В девятом классе, когда девушкам исполнилось шестнадцать лет, Вера влюбилась. Влюбилась в юношу, который окончил школу и ушел в армию. Он служил на границе. Все знали об этой любви, надеялись, что светлое чувство наложит какой-то отпечаток на облик Веры и ее легче будет отличить от Надежды. Но любовь не изменила ни одной черточки. Все знали, что юноша писал Вере хорошие, восторженные письма; Вера давала читать их единственному человеку — Надежде. В тот день, когда Вера получала письмо, в глазах сестер светилась особенная радость, но различить их было так же невозможно. Радость делала девушек еще больше похожими друг на друга.

Но вот произошло большое несчастье. Вера получила сообщение о том, что ее любимый погиб, защищая границы Родины.

Горе потрясло обеих девушек. Но горе Веры было неизмеримо сильнее, чем горе Надежды. И тут все — и учителя, и ученики — увидели, что Вера хотя и похожа на Надежду, но у нее всё свое — и глаза, и губы, и лоб, и брови.

Это событие открыло передо мной ту грань человеческой и педагогической мудрости, в которой таятся бесконечно тонкие черты человеческой индивидуальности. Нет в мире двух совершенно одинаковых людей. Нет одинаковых мыслей, одинаковых чувств, одинаковых переживаний, одинакового подхода к пониманию, постижению истины. Особенно неповторимыми и непохожими делает людей горе. Долг педагога — прежде всего самому видеть человека. Уметь передать своим питомцам чувствование того, что любая наша деятельность, любой наш труд — это вхождение в мир, населенный людьми. Главное в нашей жизни— это прикосновение к людям. Чем тоньше, глубже чувствует педагог человека в своем питомце, тем благороднее отношения между питомцами.

Чувствовать человека — это прежде всего понимать мотивы его поступков. Многие детские поступки, кажущиеся нам, взрослым, предосудительными, часто побуждаются благородными порывами души, и, если вы не поняли, не заметили этих порывов, вы можете угасить маленький, еле заметный огонек человеческого благородства.

Годы и годы уходят на то, чтобы научить и учителей, и родителей быть чуткими к переживаниям — радостям, горестям, тревогам, страданиям детей.

Понять детское чувство — это значит подойти к ребенку по-человечески, принести ему успокоение, рассеять смятение, научить его самого быть добрым и отзывчивым.

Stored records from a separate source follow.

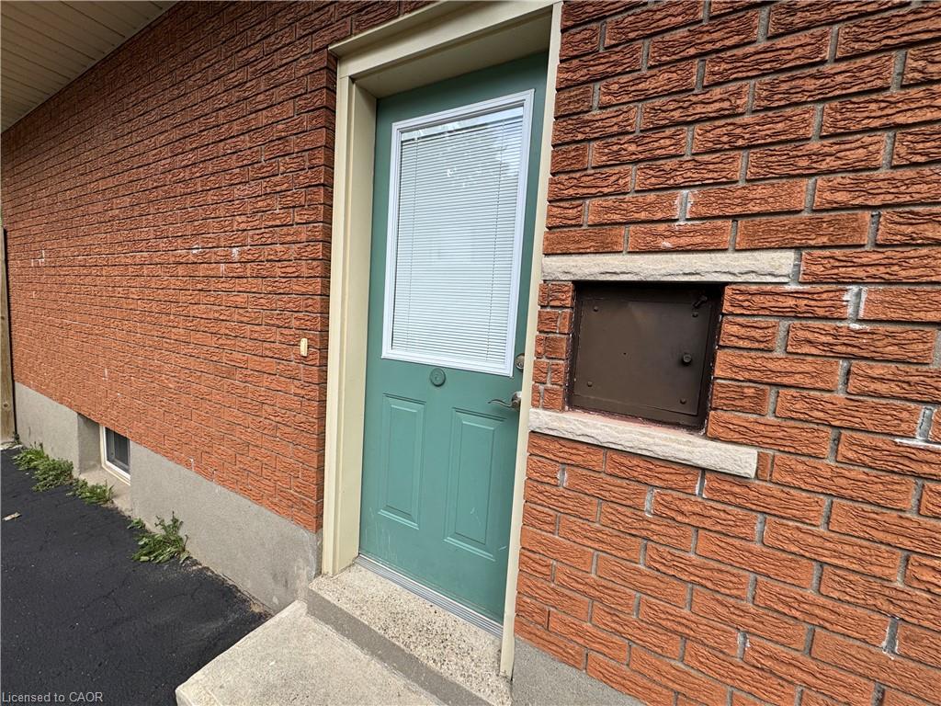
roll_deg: -4.5
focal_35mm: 14
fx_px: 381
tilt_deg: -9.7
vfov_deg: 85.7
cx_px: 470
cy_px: 353
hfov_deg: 102.1
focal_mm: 2.22
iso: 40
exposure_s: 1/501
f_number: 2.2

Ребенок, почувствовавший, что старшие — отец, мать, бабушка, дедушка — поняли его душевное состояние, становится мягким, чутким к добру. То, что я называю воспитуемость, есть ответ ребенка на ваше умение понять его состояние. Если же старшие, не понимая ребенка, равнодушны к его душевным движениям, порывам, порой бурям и ураганам, ребенок озлобляется и ожесточается, он может умышленно причинять зло. Злоумышленник — дитя равнодушия, в этом меня убедили многие печальные факты. Воспитание ребенка, образно говоря, похоже на оркестр, исполняющий самые нежные мелодии. Слово, взгляд учителя должны быть тонкой, очаровательной музыкой. Не поймите меня так, будто в этой музыке должны быть исключительно сладкие звуки. Нет, диапазон чувств и переживаний настоящего мастера очень широк — в нем и упрек, и порицание, и обида, и негодование, и осуждение, и непримиримость, но все эти чувства проникнуты правдивостью и пониманием. Неиспорченный, не искалеченный нравственно ребенок тонко чувствует правду и взаимопонимание.

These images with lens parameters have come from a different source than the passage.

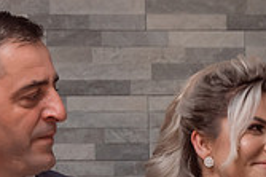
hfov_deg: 13.1
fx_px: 1159
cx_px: 199
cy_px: 260
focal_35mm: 157
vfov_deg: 8.5
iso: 1000
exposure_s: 1/250
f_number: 2.8
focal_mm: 40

Особенно же нуждается в понимании и участливости ребенок тогда, когда у него на сердце боль. Мы специально учим отцов, матерей, бабушек и дедушек распознавать разновидности детской боли; угадывать, образно говоря, ту маскировку, которой ребенок часто пытается прикрыть свою боль. Тонкое педагогическое чутье, развитое у родителей, является одним из краеугольных камней нашего воспитания.

Берегите, храните для своего ребенка радость на тот случай, если сердца его будет уязвлено болью, — это мы не просто советуем, но и рассказываем (например, рассказ «Иволга»), как это делать в конкретных обстоятельствах. И мы, и родители помним, что оставшаяся без утешения боль в сердце ребенка огрубляет душу, в конечном счете делает человека равнодушным, особенно в тех случаях, когда он видит, как без помощи, без утешения остается боль и в сердцах других людей.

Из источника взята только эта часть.